À N’Djamena, les accidents de la circulation se répètent et, avec eux, des familles plongées brutalement dans le deuil. Derrière chaque victime, il y a une mère, un père, une épouse, un époux, des enfants et tout un avenir bouleversé. Mais au-delà de la violence des accidents, une autre question mérite aujourd’hui d’être posée : que faisons-nous dans les premières minutes qui suivent un drame ? Sur certains lieux d’accident, la priorité semble parfois être donnée au constat des faits avant l’évacuation rapide des blessés. Une situation qui soulève des interrogations sur l’organisation des secours et appelle à une réflexion urgente sur les pratiques à adopter pour sauver davantage de vies.

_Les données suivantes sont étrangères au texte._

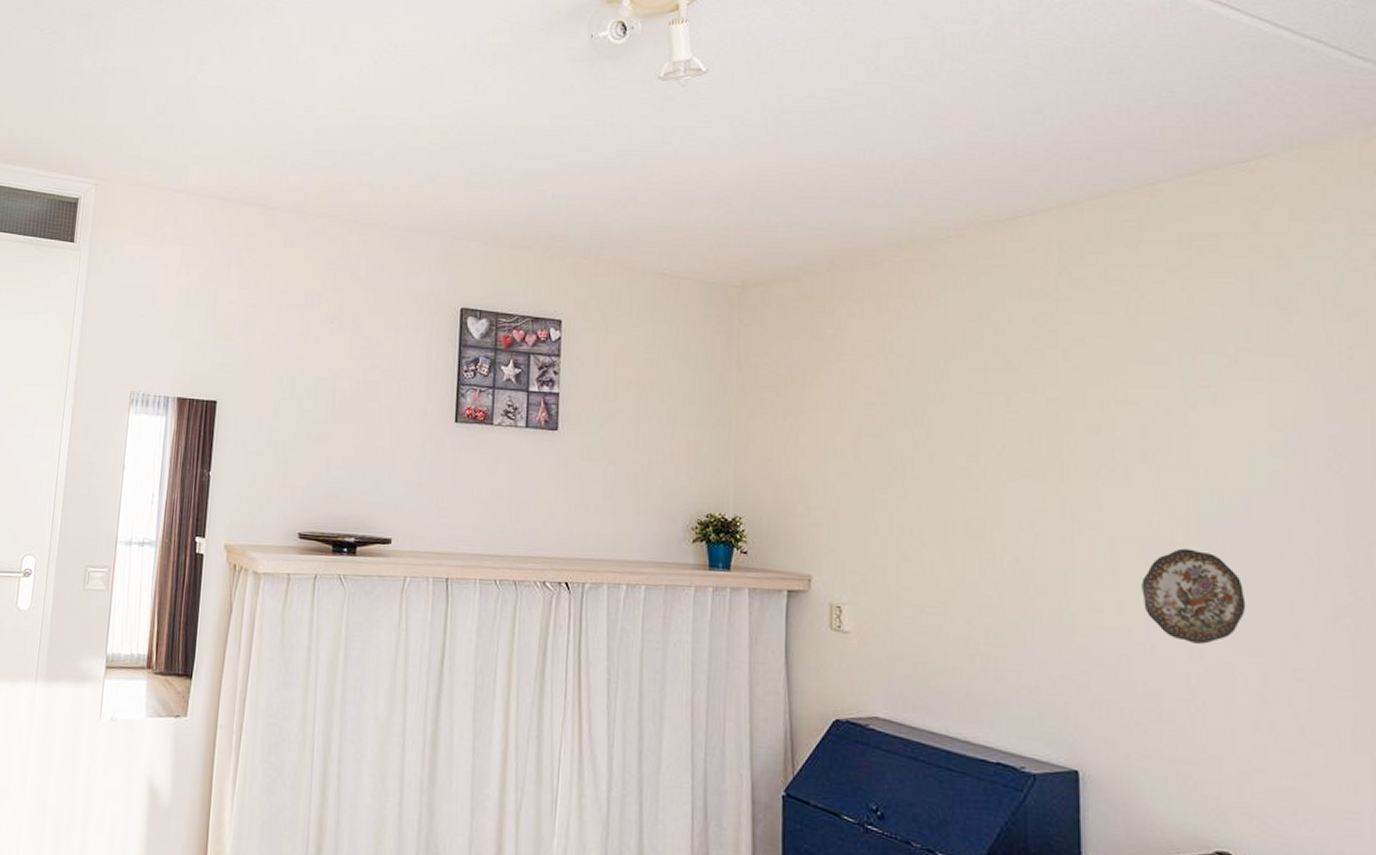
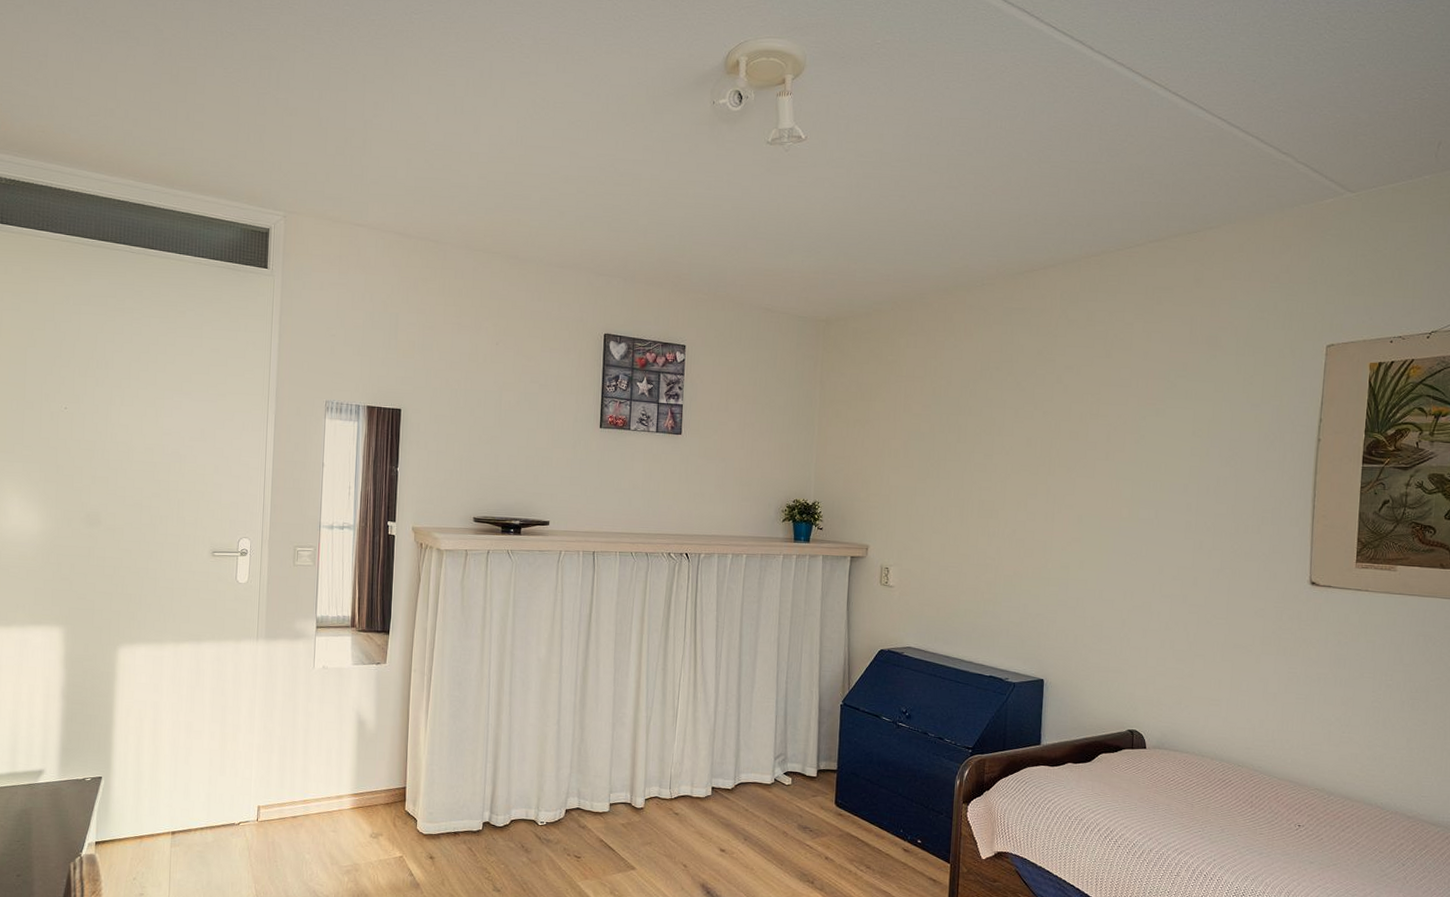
decorative plate: present [1141,548,1246,644] -> none [1096,522,1164,589]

Dans les rues de la capitale, le scénario est malheureusement devenu familier, un choc, une foule qui accourt, des téléphones sortis pour filmer, des curieux qui entourent les victimes et, parfois, un blessé qui attend au milieu de la circulation. Pour les proches, ces quelques minutes paraissent interminables. Un accident ne se résume pourtant pas au véhicule endommagé ou aux responsabilités à établir : il y a d’abord une vie à protéger. Chaque minute passée sans assistance peut aggraver l’état d’une personne grièvement blessée. Le constat est nécessaire pour établir les circonstances d’un accident, mais la question fondamentale demeure : faut-il réellement attendre la fin des premières constatations lorsque la vie d’une victime est manifestement en danger ?« Quand quelqu’un est gravement blessé, on pense d’abord à le conduire à l’hôpital. Après, les responsabilités peuvent être établies », témoigne un habitant de N’Djamena, qui dit avoir été présent sur plusieurs scènes d’accident. Selon lui, la foule est souvent animée par la volonté d’aider, mais manque de formation sur les gestes à adopter. « Les gens veulent aider, mais ils ne savent pas toujours comment déplacer un blessé sans aggraver ses blessures. Il faut donc une véritable organisation des secours », estime-t-il. Ce témoignage met en évidence un autre problème : l’absence ou l’insuffisance d’une chaîne de secours rapide et clairement coordonnée, depuis le lieu de l’accident jusqu’à l’établissement sanitaire capable de prendre en charge la victime.
La présence des forces chargées de la sécurité routière sur les lieux devrait justement permettre de concilier deux impératifs : sécuriser la scène, préserver les éléments nécessaires au constat et surtout protéger la vie humaine. Les agents ne sont évidemment pas des personnels médicaux, et leur rôle judiciaire ou sécuritaire reste indispensable. Mais lorsque la situation présente une urgence vitale, la coordination immédiate avec les services de secours et les structures sanitaires devrait être une priorité absolue. « On peut relever les circonstances d’un accident après avoir mis le blessé en sécurité. Une vie humaine ne peut pas attendre », considère un autre témoin. Cette perception, largement partagée dans la population, mérite d’être entendue et transformée en réflexion institutionnelle.Car derrière les chiffres des accidents, il y a des destins brisés. Un homme qui ne rentre plus chez lui devient parfois le veuf d’une famille qui ne sera plus jamais la même ; une mère disparaît et laisse des orphelins ; un jeune plein de projets devient soudainement un nom inscrit sur une liste de victimes.
Face à cette réalité, la prévention routière ne peut plus se limiter aux campagnes de sensibilisation. Les autorités sécuritaires et sanitaires gagneraient à réévaluer les procédures appliquées sur les lieux d’accident, renforcer la coordination entre policiers, services de secours et hôpitaux, former les intervenants aux gestes de premiers secours et sensibiliser davantage la population à la conduite à tenir face à une victime. À N’Djamena, chaque accident devrait rappeler une évidence : le premier constat à faire, avant même celui des dégâts matériels, c’est de savoir si une vie peut encore être sauvée.